* Problem statement
If a line in the data below holds the word "cabinet", include it in the count. Give only the final number.

Source data
__________

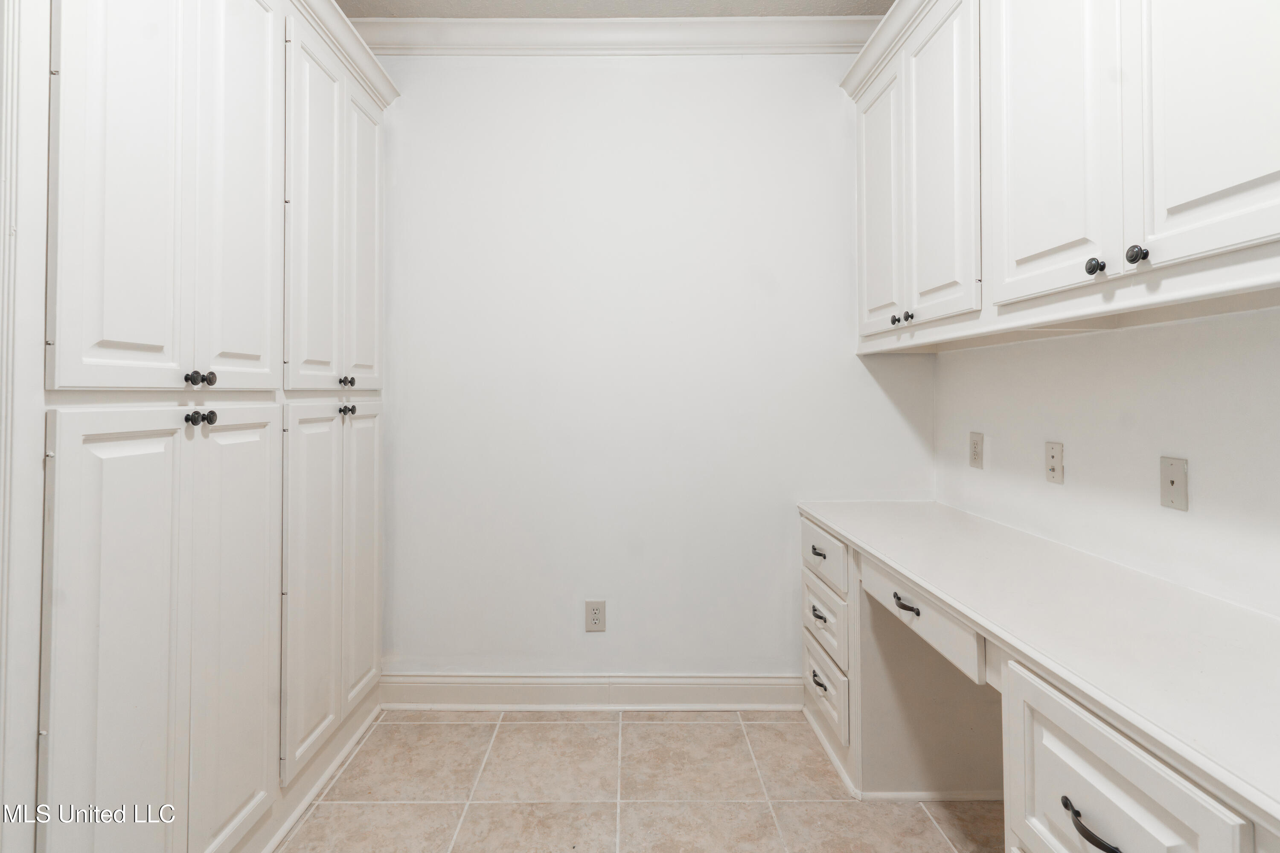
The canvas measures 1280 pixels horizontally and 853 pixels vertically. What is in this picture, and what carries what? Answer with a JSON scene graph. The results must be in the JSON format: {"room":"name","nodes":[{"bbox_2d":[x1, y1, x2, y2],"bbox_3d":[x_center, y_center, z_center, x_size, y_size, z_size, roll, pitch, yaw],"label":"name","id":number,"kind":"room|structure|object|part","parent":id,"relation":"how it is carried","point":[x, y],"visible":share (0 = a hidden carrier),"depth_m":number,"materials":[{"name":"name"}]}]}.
{"room":"office","nodes":[
{"label":"office","id":0,"kind":"room"},
{"bbox_2d":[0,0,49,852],"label":"door frame","id":1,"kind":"structure","parent":0,"point":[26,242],"depth_m":1.04,"materials":[{"name":"white paint"}]},
{"bbox_2d":[337,0,893,18],"bbox_3d":[-0.159,-1.628,0.706,3.265,0.107,3.891,0,-1,0],"label":"ceiling","id":2,"kind":"structure","parent":0,"point":[815,6],"depth_m":2.35,"materials":[{"name":"grey paint"}]},
{"bbox_2d":[268,708,1001,852],"bbox_3d":[-0.183,1.232,0.520,3.221,0.097,4.208,0,-1,0],"label":"floor","id":3,"kind":"structure","parent":0,"point":[442,727],"depth_m":1.88,"materials":[{"name":"beige tile"}]},
{"bbox_2d":[14,0,391,852],"bbox_3d":[-1.240,-0.043,1.706,0.645,2.484,1.668,0,-1,0],"label":"built-in cabinet","id":4,"kind":"object","parent":3,"relation":"on","point":[261,777],"visible":1,"depth_m":1.33,"materials":[{"name":"white paint"}]},
{"bbox_3d":[-0.994,0.577,1.197,0.052,1.080,0.309,0,-1,0],"label":"door","id":5,"kind":"part","parent":4,"relation":"part of","materials":[{"name":"white paint"}]},
{"bbox_3d":[-1.007,-0.508,1.213,0.051,1.119,0.268,0,-1,0],"label":"door","id":6,"kind":"part","parent":4,"relation":"part of","materials":[{"name":"white paint"}]},
{"bbox_3d":[-1.018,0.026,1.379,0.028,0.031,0.029,0,-1,0],"label":"knob","id":7,"kind":"part","parent":4,"relation":"part of","materials":[{"name":"black metal"}]},
{"bbox_3d":[-1.021,-0.066,1.386,0.027,0.031,0.029,0,-1,0],"label":"knob","id":8,"kind":"part","parent":4,"relation":"part of","materials":[{"name":"black metal"}]},
{"bbox_3d":[-0.974,-0.064,1.348,0.043,0.031,0.042,0,-1,0],"label":"knob","id":9,"kind":"part","parent":4,"relation":"part of","materials":[{"name":"black metal"}]},
{"bbox_3d":[-0.993,0.022,1.373,0.047,0.033,0.043,0,-1,0],"label":"knob","id":10,"kind":"part","parent":4,"relation":"part of","materials":[{"name":"black metal"}]},
{"bbox_3d":[-0.963,0.564,1.491,0.051,1.061,0.331,0,-1,0],"label":"door","id":11,"kind":"part","parent":4,"relation":"part of","materials":[{"name":"white paint"}]},
{"bbox_3d":[-0.992,-0.559,1.541,0.044,1.185,0.344,0,-1,0],"label":"door","id":12,"kind":"part","parent":4,"relation":"part of","materials":[{"name":"white paint"}]},
{"bbox_3d":[-0.958,0.556,1.811,0.056,1.053,0.329,0,-1,0],"label":"door","id":13,"kind":"part","parent":4,"relation":"part of","materials":[{"name":"white paint"}]},
{"bbox_3d":[-0.983,-0.533,1.866,0.051,1.160,0.365,0,-1,0],"label":"door","id":14,"kind":"part","parent":4,"relation":"part of","materials":[{"name":"white paint"}]},
{"bbox_3d":[-0.992,0.008,2.044,0.037,0.034,0.036,0,-1,0],"label":"knob","id":15,"kind":"part","parent":4,"relation":"part of","materials":[{"name":"black metal"}]},
{"bbox_3d":[-0.975,-0.087,2.022,0.034,0.032,0.034,0,-1,0],"label":"knob","id":16,"kind":"part","parent":4,"relation":"part of","materials":[{"name":"metal"}]},
{"bbox_3d":[-0.998,0.007,2.088,0.032,0.033,0.033,0,-1,0],"label":"knob","id":17,"kind":"part","parent":4,"relation":"part of","materials":[{"name":"metal"}]},
{"bbox_3d":[-0.980,0.549,2.182,0.036,1.047,0.330,0,-1,0],"label":"door","id":18,"kind":"part","parent":4,"relation":"part of","materials":[{"name":"white paint"}]},
{"bbox_3d":[-1.001,-0.564,2.234,0.038,1.075,0.354,0,-1,0],"label":"door","id":19,"kind":"part","parent":4,"relation":"part of","materials":[{"name":"white paint"}]},
{"bbox_2d":[804,503,1265,852],"bbox_3d":[0.916,0.799,1.445,0.619,0.804,2.051,0,-1,0],"label":"built-in desk","id":20,"kind":"object","parent":3,"relation":"on","point":[1138,799],"visible":0.69,"depth_m":1.17,"materials":[{"name":"white paint"}]},
{"bbox_3d":[0.608,0.489,2.068,0.034,0.025,0.087,0,-1,0],"label":"pull","id":21,"kind":"part","parent":20,"relation":"part of","materials":[{"name":"metal"}]},
{"bbox_3d":[0.608,0.699,2.061,0.035,0.023,0.089,0,-1,0],"label":"pull","id":22,"kind":"part","parent":20,"relation":"part of","materials":[{"name":"metal"}]},
{"bbox_3d":[0.599,0.910,2.029,0.036,0.026,0.088,0,-1,0],"label":"pull","id":23,"kind":"part","parent":20,"relation":"part of","materials":[{"name":"metal"}]},
{"bbox_3d":[0.619,0.498,2.056,0.031,0.156,0.395,0,-1,0],"label":"drawer","id":24,"kind":"part","parent":20,"relation":"part of","materials":[{"name":"white paint"}]},
{"bbox_3d":[0.618,0.943,2.036,0.028,0.204,0.352,0,-1,0],"label":"drawer","id":25,"kind":"part","parent":20,"relation":"part of","materials":[{"name":"white paint"}]},
{"bbox_3d":[0.625,0.726,2.055,0.029,0.182,0.347,0,-1,0],"label":"drawer","id":26,"kind":"part","parent":20,"relation":"part of","materials":[{"name":"white paint"}]},
{"bbox_3d":[0.680,0.499,1.548,0.037,0.025,0.097,0,-1,0],"label":"drawer pull","id":27,"kind":"part","parent":20,"relation":"part of","materials":[{"name":"metal"}]},
{"bbox_3d":[0.679,0.635,0.920,0.042,0.028,0.105,0,-1,0],"label":"drawer pull","id":28,"kind":"part","parent":20,"relation":"part of","materials":[{"name":"black metal"}]},
{"bbox_3d":[0.720,0.658,0.936,0.045,0.307,0.370,0,-1,0],"label":"drawer","id":29,"kind":"part","parent":20,"relation":"part of","materials":[{"name":"white paint"}]},
{"bbox_2d":[373,54,935,678],"bbox_3d":[-0.153,-0.176,2.511,2.843,2.763,0.112,0,-1,0],"label":"back wall","id":30,"kind":"structure","parent":0,"point":[825,125],"depth_m":2.46,"materials":[{"name":"white paint"}]},
{"bbox_2d":[381,672,805,709],"bbox_3d":[-0.153,1.133,2.417,1.726,0.134,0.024,0,-1,0],"label":"baseboard","id":31,"kind":"structure","parent":30,"relation":"attached to","point":[735,688],"depth_m":2.41,"materials":[{"name":"white paint"}]},
{"bbox_2d":[584,599,606,631],"bbox_3d":[-0.176,0.831,2.417,0.078,0.123,0.008,0,-1,0],"label":"wall outlet","id":32,"kind":"object","parent":30,"relation":"attached to","point":[594,615],"visible":0.99,"depth_m":2.42,"materials":[{"name":"plastic"}]},
{"bbox_2d":[361,14,877,54],"bbox_3d":[-0.097,-1.492,2.422,2.570,0.115,0.089,0,-1,0],"label":"crown molding","id":33,"kind":"structure","parent":30,"relation":"attached to","point":[454,45],"depth_m":2.42,"materials":[{"name":"white paint"}]},
{"bbox_2d":[934,303,1279,620],"bbox_3d":[1.261,-0.176,0.502,0.120,2.731,3.960,0,-1,0],"label":"right wall","id":34,"kind":"structure","parent":0,"point":[1066,486],"depth_m":1.45,"materials":[{"name":"white paint"}]},
{"bbox_2d":[968,431,983,469],"bbox_3d":[1.192,0.147,2.143,0.009,0.121,0.076,0,-1,0],"label":"wall socket","id":35,"kind":"object","parent":34,"relation":"attached to","point":[975,451],"visible":0.97,"depth_m":2.13,"materials":[{"name":"plastic"}]},
{"bbox_2d":[1044,439,1064,483],"bbox_3d":[1.191,0.155,1.741,0.011,0.116,0.072,0,-1,0],"label":"wall plate","id":36,"kind":"object","parent":34,"relation":"attached to","point":[1053,458],"visible":0.97,"depth_m":1.73,"materials":[{"name":"beige plastic"}]},
{"bbox_2d":[842,0,1279,353],"bbox_3d":[1.012,-0.711,1.430,0.376,1.067,2.011,0,-1,0],"label":"upper cabinet","id":37,"kind":"object","parent":34,"relation":"attached to","point":[1258,173],"visible":1,"depth_m":1.27,"materials":[{"name":"white paint"}]},
{"bbox_3d":[0.825,-0.657,2.115,0.045,0.916,0.327,0,-1,0],"label":"door","id":38,"kind":"part","parent":37,"relation":"part of","materials":[{"name":"white paint"}]},
{"bbox_3d":[0.829,-0.285,1.967,0.028,0.030,0.031,0,-1,0],"label":"knob","id":39,"kind":"part","parent":37,"relation":"part of","materials":[{"name":"metal"}]},
{"bbox_3d":[0.834,-0.283,1.869,0.028,0.030,0.031,0,-1,0],"label":"knob","id":40,"kind":"part","parent":37,"relation":"part of","materials":[{"name":"black metal"}]},
{"bbox_3d":[0.855,-0.680,1.741,0.046,0.925,0.342,0,-1,0],"label":"door","id":41,"kind":"part","parent":37,"relation":"part of","materials":[{"name":"white paint"}]},
{"bbox_3d":[0.894,-0.698,1.363,0.043,0.955,0.347,0,-1,0],"label":"door","id":42,"kind":"part","parent":37,"relation":"part of","materials":[{"name":"white paint"}]},
{"bbox_3d":[0.902,-0.280,1.203,0.027,0.032,0.029,0,-1,0],"label":"knob","id":43,"kind":"part","parent":37,"relation":"part of","materials":[{"name":"black metal"}]},
{"bbox_3d":[0.916,-0.282,1.119,0.027,0.033,0.030,0,-1,0],"label":"knob","id":44,"kind":"part","parent":37,"relation":"part of","materials":[{"name":"black metal"}]},
{"bbox_3d":[0.949,-0.685,1.017,0.032,0.950,0.348,0,-1,0],"label":"door","id":45,"kind":"part","parent":37,"relation":"part of","materials":[{"name":"white paint"}]},
{"bbox_2d":[1158,455,1188,510],"bbox_3d":[1.204,0.168,1.366,0.010,0.115,0.071,0,-1,0],"label":"wall plate","id":46,"kind":"object","parent":34,"relation":"attached to","point":[1173,481],"visible":0.98,"depth_m":1.36,"materials":[{"name":"plastic"}]}
]}

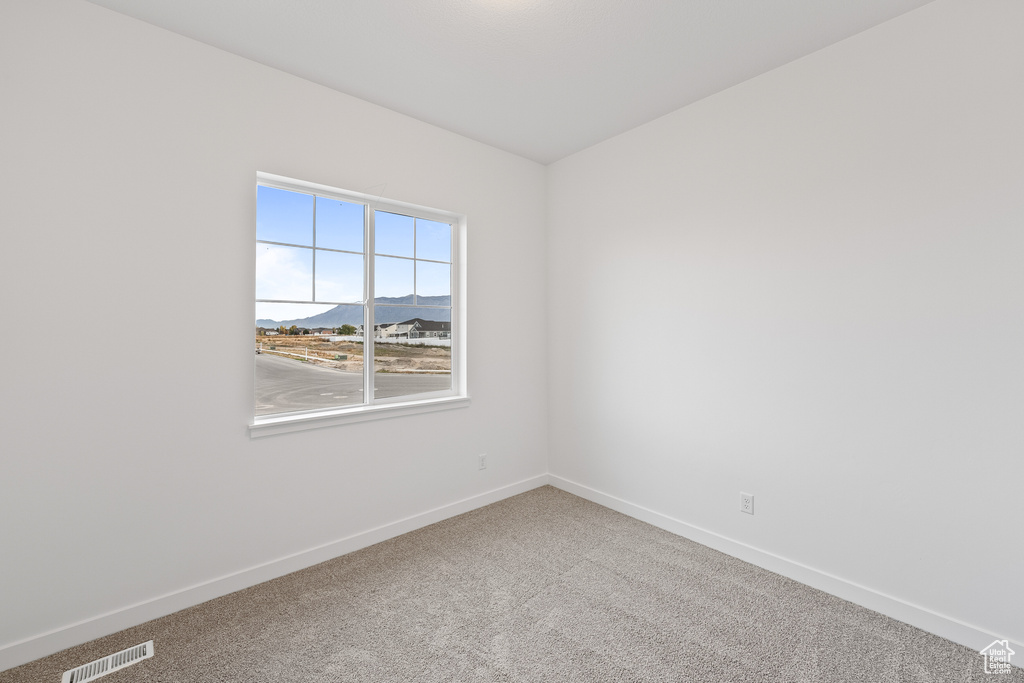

__________

* Solution for this task
2